══ Given material ══

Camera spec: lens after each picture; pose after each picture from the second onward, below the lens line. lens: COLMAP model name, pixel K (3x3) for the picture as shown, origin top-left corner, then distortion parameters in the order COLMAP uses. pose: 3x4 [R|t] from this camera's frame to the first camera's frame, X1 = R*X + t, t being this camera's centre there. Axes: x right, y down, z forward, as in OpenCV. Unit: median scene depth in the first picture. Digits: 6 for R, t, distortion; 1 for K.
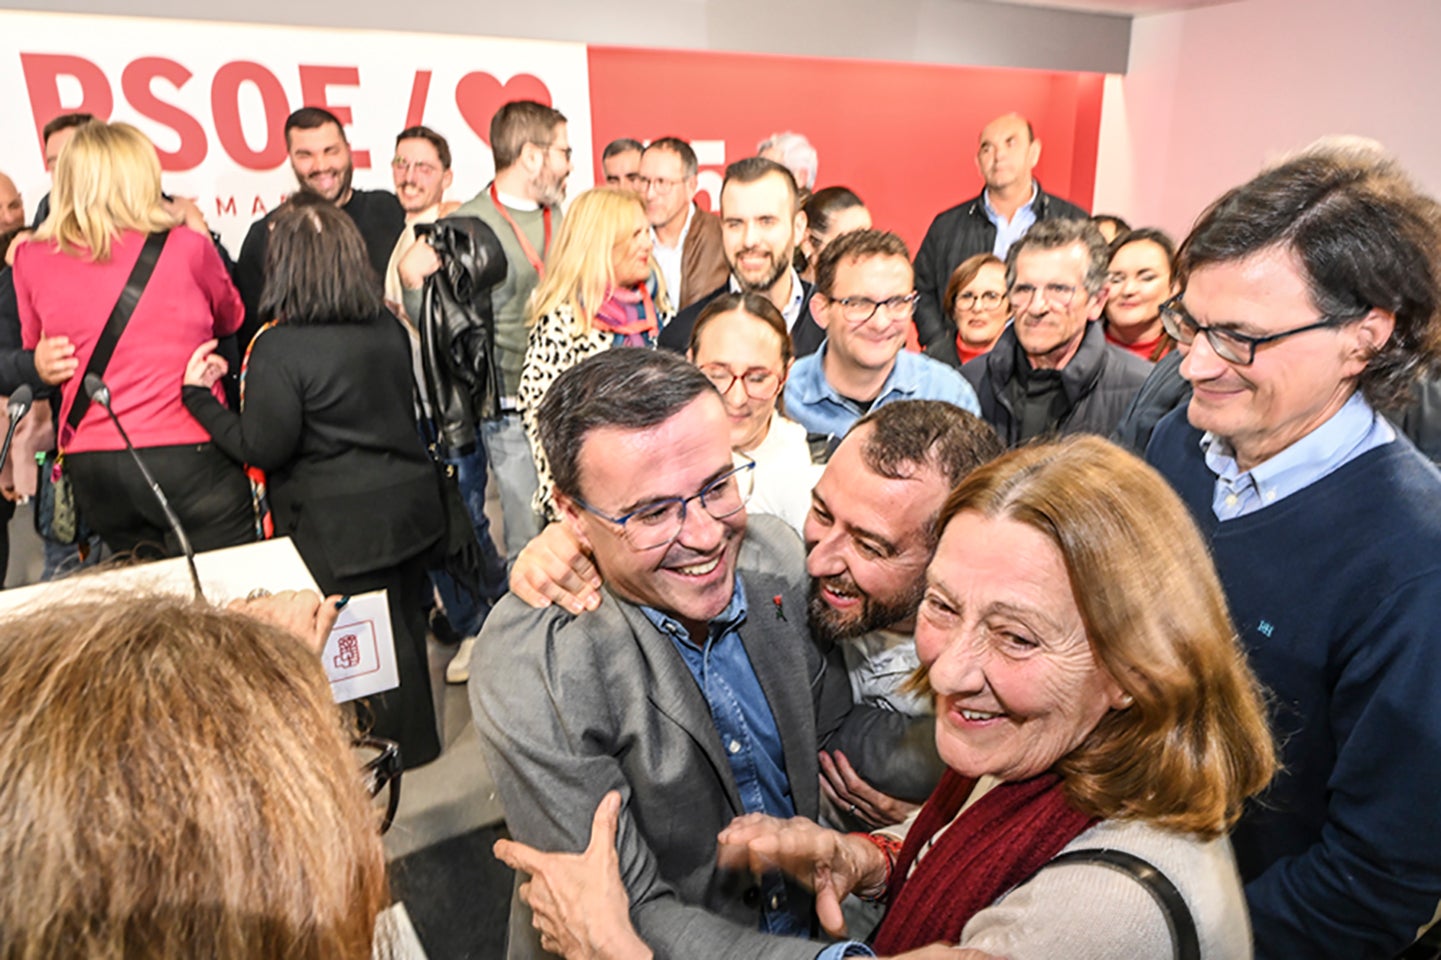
lens RADIAL K [[943.7, 0, 713.6], [0, 943.7, 473.5], [0, 0, 1]] dist [0.001712, -0.001800]
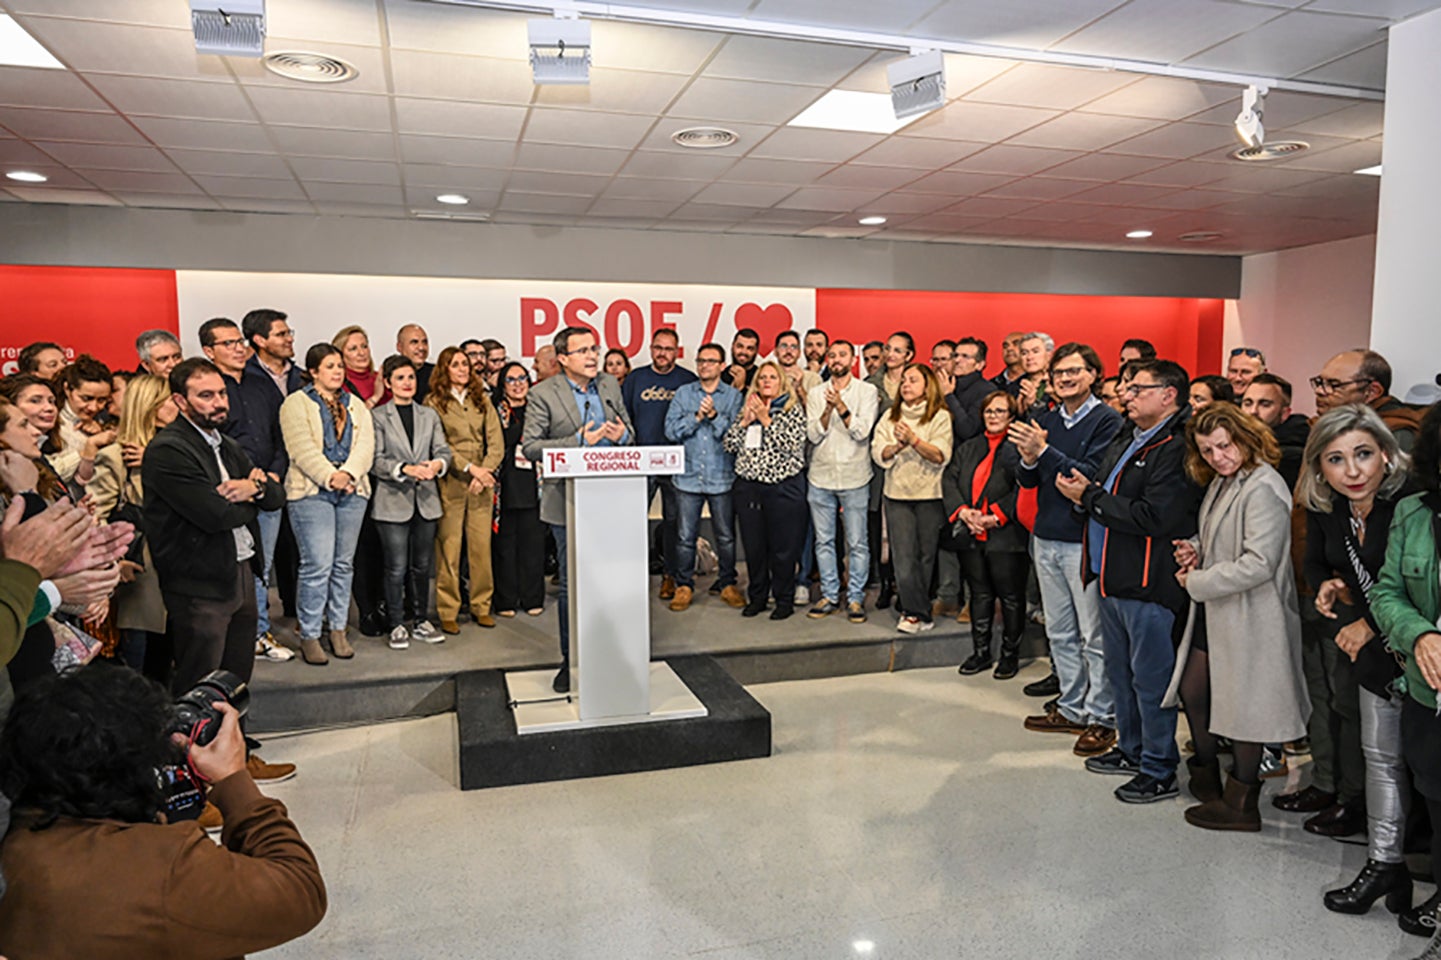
lens RADIAL K [[943.7, 0, 713.6], [0, 943.7, 473.5], [0, 0, 1]] dist [0.001712, -0.001800]
pose [[0.959126, 0.033221, -0.281023, 0.198400], [-0.096204, 0.972214, -0.213412, 0.268040], [0.266124, 0.231725, 0.935672, -0.599356]]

═══

» **Task details**
Reproduce every line above verbatim, omitting the pictures.

» **Written reply**
Camera spec: lens after each picture; pose after each picture from the second onward, below the lens line. lens: COLMAP model name, pixel K (3x3) for the picture as shown, origin top-left corner, then distortion parameters in the order COLMAP uses. pose: 3x4 [R|t] from this camera's frame to the first camera's frame, X1 = R*X + t, t being this camera's centre there. Axes: x right, y down, z forward, as in OpenCV. Unit: median scene depth in the first picture. Digits: 6 for R, t, distortion; 1 for K.
lens RADIAL K [[943.7, 0, 713.6], [0, 943.7, 473.5], [0, 0, 1]] dist [0.001712, -0.001800]
lens RADIAL K [[943.7, 0, 713.6], [0, 943.7, 473.5], [0, 0, 1]] dist [0.001712, -0.001800]
pose [[0.959126, 0.033221, -0.281023, 0.198400], [-0.096204, 0.972214, -0.213412, 0.268040], [0.266124, 0.231725, 0.935672, -0.599356]]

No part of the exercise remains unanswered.